| Instructions to follow |
Copy each line containing the word "空腹血糖" from the records that follow, please.

| Study material |
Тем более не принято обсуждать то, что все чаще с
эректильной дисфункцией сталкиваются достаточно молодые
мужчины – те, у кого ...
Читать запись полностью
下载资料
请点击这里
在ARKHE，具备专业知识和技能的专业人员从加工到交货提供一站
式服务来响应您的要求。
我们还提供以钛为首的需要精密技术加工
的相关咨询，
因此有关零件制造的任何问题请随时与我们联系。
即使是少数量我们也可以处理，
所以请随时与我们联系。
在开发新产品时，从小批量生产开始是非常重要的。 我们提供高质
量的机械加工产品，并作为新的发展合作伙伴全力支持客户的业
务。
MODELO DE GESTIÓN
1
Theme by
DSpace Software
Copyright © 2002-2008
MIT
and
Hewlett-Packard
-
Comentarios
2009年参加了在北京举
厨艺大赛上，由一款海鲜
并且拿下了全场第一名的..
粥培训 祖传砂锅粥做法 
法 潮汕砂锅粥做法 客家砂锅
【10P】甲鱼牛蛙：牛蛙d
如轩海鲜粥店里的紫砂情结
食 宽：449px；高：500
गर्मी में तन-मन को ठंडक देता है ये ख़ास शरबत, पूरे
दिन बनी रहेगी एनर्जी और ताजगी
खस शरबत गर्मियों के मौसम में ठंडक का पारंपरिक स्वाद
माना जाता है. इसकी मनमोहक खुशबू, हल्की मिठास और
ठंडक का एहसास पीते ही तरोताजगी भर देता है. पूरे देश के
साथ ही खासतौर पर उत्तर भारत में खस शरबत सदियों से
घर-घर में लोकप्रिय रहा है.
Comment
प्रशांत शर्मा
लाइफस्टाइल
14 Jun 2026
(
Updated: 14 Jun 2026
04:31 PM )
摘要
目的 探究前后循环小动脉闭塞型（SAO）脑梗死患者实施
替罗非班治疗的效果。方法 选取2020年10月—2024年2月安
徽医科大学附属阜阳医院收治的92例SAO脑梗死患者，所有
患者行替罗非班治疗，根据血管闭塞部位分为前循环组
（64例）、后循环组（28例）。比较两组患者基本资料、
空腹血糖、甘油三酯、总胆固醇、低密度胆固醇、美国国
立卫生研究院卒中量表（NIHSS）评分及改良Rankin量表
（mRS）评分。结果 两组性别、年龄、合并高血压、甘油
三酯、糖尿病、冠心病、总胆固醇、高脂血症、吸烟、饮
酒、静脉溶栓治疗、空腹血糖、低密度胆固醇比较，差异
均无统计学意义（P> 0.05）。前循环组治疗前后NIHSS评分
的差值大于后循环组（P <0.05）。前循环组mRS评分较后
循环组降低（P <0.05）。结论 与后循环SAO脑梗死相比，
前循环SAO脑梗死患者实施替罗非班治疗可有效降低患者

| Answer for the task |
空腹血糖、甘油三酯、总胆固醇、低密度胆固醇、美国国
酒、静脉溶栓治疗、空腹血糖、低密度胆固醇比较，差异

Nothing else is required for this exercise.